Il legato Tito Erminio lo vide, gli si lanciò contro e lo uccise con un colpo; poi, colpito a sua volta, rientrò fra i ranghi per
morire mentre gli si prestavano le cure.
La battaglia era stata lunga e la fanteria romana era stanca, i nemici stavano prendendo il sopravvento. Postumio allora chiese
ai cavalieri di scendere dai cavalli e aiutare i fanti nelle loro azioni.
« Essi obbedirono all'ordine; balzati da cavallo volarono nelle prime file e andarono a porre i loro piccoli scudi davanti ai
portatori di insegne. Questo ridiede morale ai fanti, perché vedevano i giovani della nobiltà combattere come loro e condividere
i pericoli. I Latini dovettero retrocedere e il loro schieramento dovette ripiegare. »
Erano le fasi conclusive; i cavalieri romani risalirono sui loro destrieri e si diedero ad inseguire i nemici in fuga. La fanteria
tenne dietro. Venne conquistato il campo latino.
Secondo la leggenda, oltre a questo rinforzo dei cavalieri Postumio chiese un aiuto divino ai Dioscuri, facendo voto di
dedicare loro un tempio in cambio di un significativo aiuto.
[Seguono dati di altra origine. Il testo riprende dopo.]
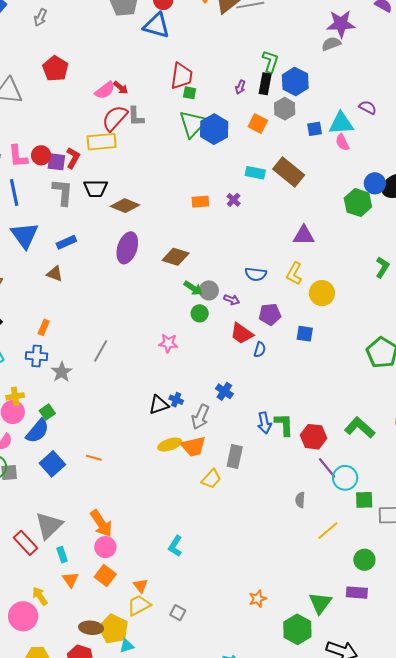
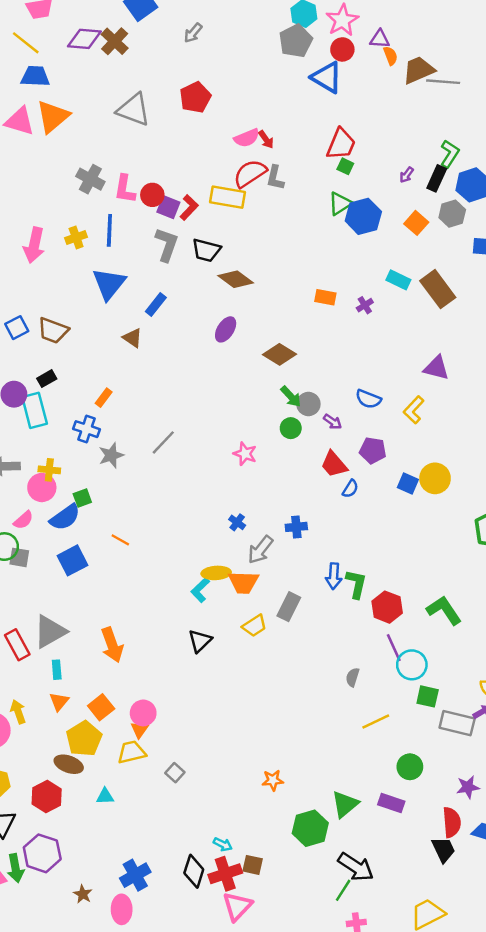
green triangle: (193, 124) -> (340, 204), size x0.7
blue rectangle: (66, 242) -> (156, 305), turned -42
purple ellipse: (127, 248) -> (226, 329), size x0.7
yellow circle: (322, 293) -> (435, 478), moved
blue cross: (224, 391) -> (296, 527), turned 36
black triangle: (159, 405) -> (200, 641), moved, turned -40
orange line: (94, 458) -> (120, 540), moved
cyan L-shape: (175, 546) -> (200, 590), moved
pink circle: (105, 547) -> (143, 713), moved
yellow pentagon: (114, 629) -> (84, 739), moved

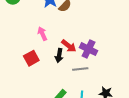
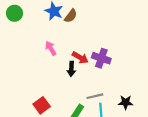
red square: (31, 58) -> (42, 105), moved
gray line: (80, 69) -> (95, 96), moved

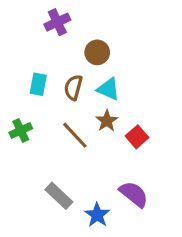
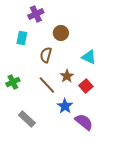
cyan rectangle: (38, 84) -> (22, 38), moved
cyan triangle: (108, 89) -> (89, 57), moved
gray rectangle: (59, 196) -> (27, 119), moved
blue star: (97, 215) -> (65, 106), moved

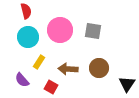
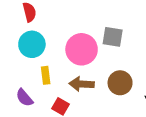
pink circle: (60, 30) -> (82, 49), moved
yellow rectangle: (39, 62) -> (46, 75), turned -40

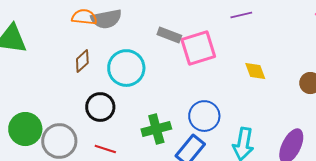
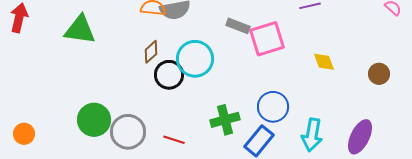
black circle: (100, 107) -> (169, 75), moved

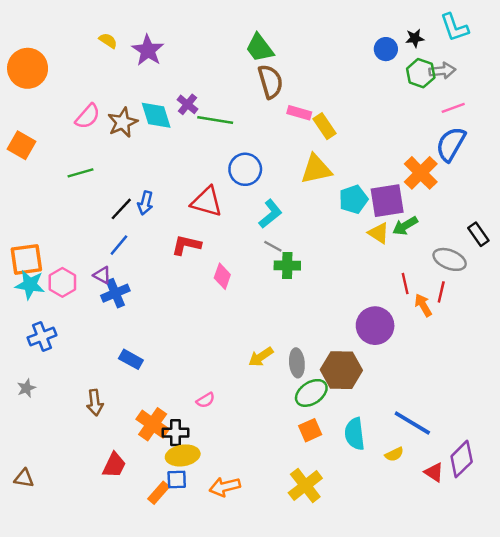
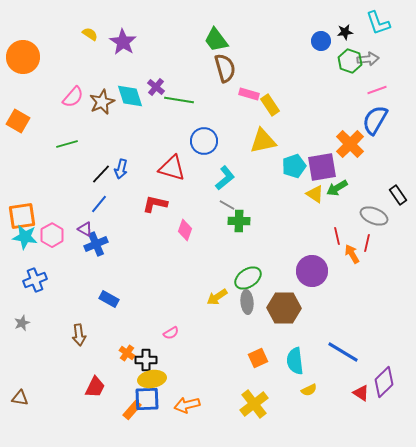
green ellipse: (311, 393) -> (248, 278), moved
orange cross: (153, 424) -> (127, 353), size x0.6
yellow semicircle: (394, 454) -> (309, 390), moved
blue square: (177, 480) -> (147, 399), size x1.5

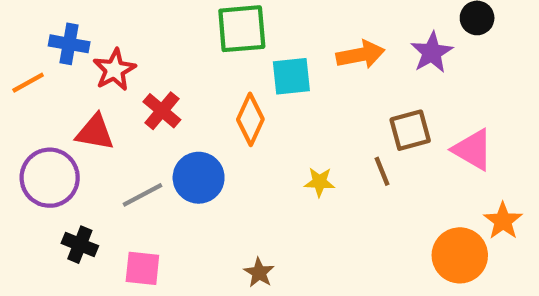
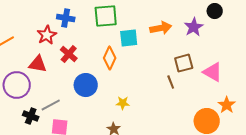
blue cross: (69, 44) -> (66, 18), moved
yellow star: (319, 182) -> (123, 103), moved
gray line: (142, 195) -> (51, 105), moved

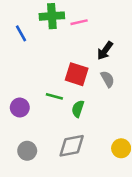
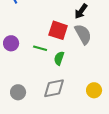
gray semicircle: (108, 79) -> (83, 34), size x1.5
purple circle: (20, 108) -> (11, 43), moved

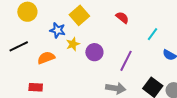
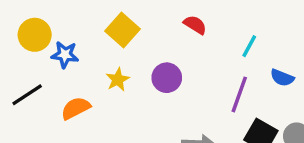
blue star: (58, 30) -> (65, 55), moved
purple circle: (94, 52) -> (167, 78), moved
purple line: (126, 61) -> (239, 94), moved

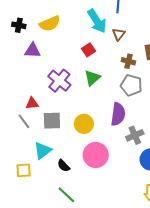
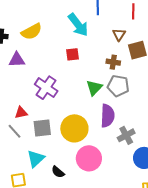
brown triangle: (119, 34) -> (119, 35), moved
red square: (89, 50) -> (73, 54), turned 32
green triangle: (92, 78) -> (94, 88), moved
yellow circle: (84, 124) -> (74, 128), size x1.4

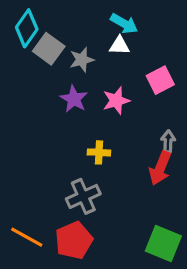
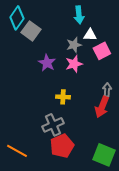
cyan arrow: (124, 24) -> (79, 15), turned 54
white triangle: (119, 46) -> (90, 35), moved
gray star: (82, 60) -> (74, 45), moved
red pentagon: (74, 240) -> (62, 146), moved

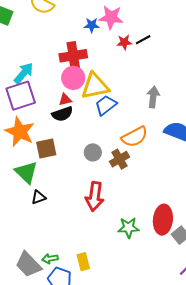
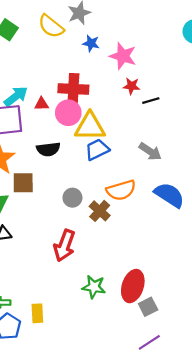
blue star: (92, 25) -> (91, 43), moved
black line: (143, 40) -> (151, 101), moved
gray arrow: (153, 97) -> (150, 152), turned 105
red triangle: (65, 100) -> (42, 104), moved
brown cross: (119, 159) -> (100, 211), turned -30

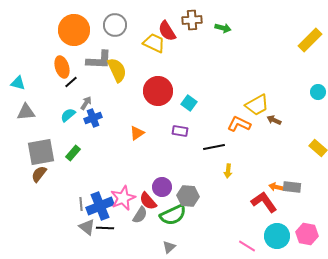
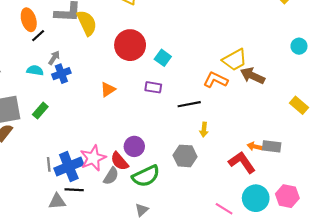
cyan semicircle: (68, 115) -> (35, 70), turned 49
brown arrow: (274, 120) -> (253, 76), size x1.6
gray hexagon: (188, 196) -> (185, 156), moved
gray triangle: (87, 227) -> (57, 201), moved, turned -42

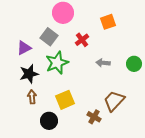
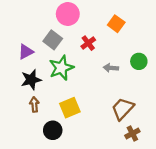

Si videro allora comparire due giovani guerrieri che nessuno dei
Romani conosceva. Montati su cavalli bianchi si gettarono a combattere nelle prime file trascinando i Romani alla vittoria. Al
termine della battaglia, però abbandonarono il campo. Sempre secondo la leggenda erano corsi a Roma a portare la notizia della
vittoria, avevano lavato i cavalli alla fonte Giuturna ed erano scomparsi.
Postumio ed Ebuzio entrarono a Roma in trionfo; Postumio, devotamente, scioglierà il voto innalzando presso la fonte Giuturna
un tempio a Castore e Polluce. Il vecchio re Tarquinio terminerà i suoi giorni alla corte di Aristodemo, tiranno di Cuma.
La sconfitta fermò definitivamente le velleità dei Latini che dovettero accettare la supremazia di Roma. Ma i Romani furono
abbastanza saggi da non sfruttare troppo le popolazioni assoggettate, tanto che qualche anno dopo, verso il (462 a.C.), i
tuscolani furono i più fedeli alleati di Roma quando la città, stremata da una micidiale pestilenza, ne ricevette l'aiuto
contro le popolazioni degli Equi e dei Volsci.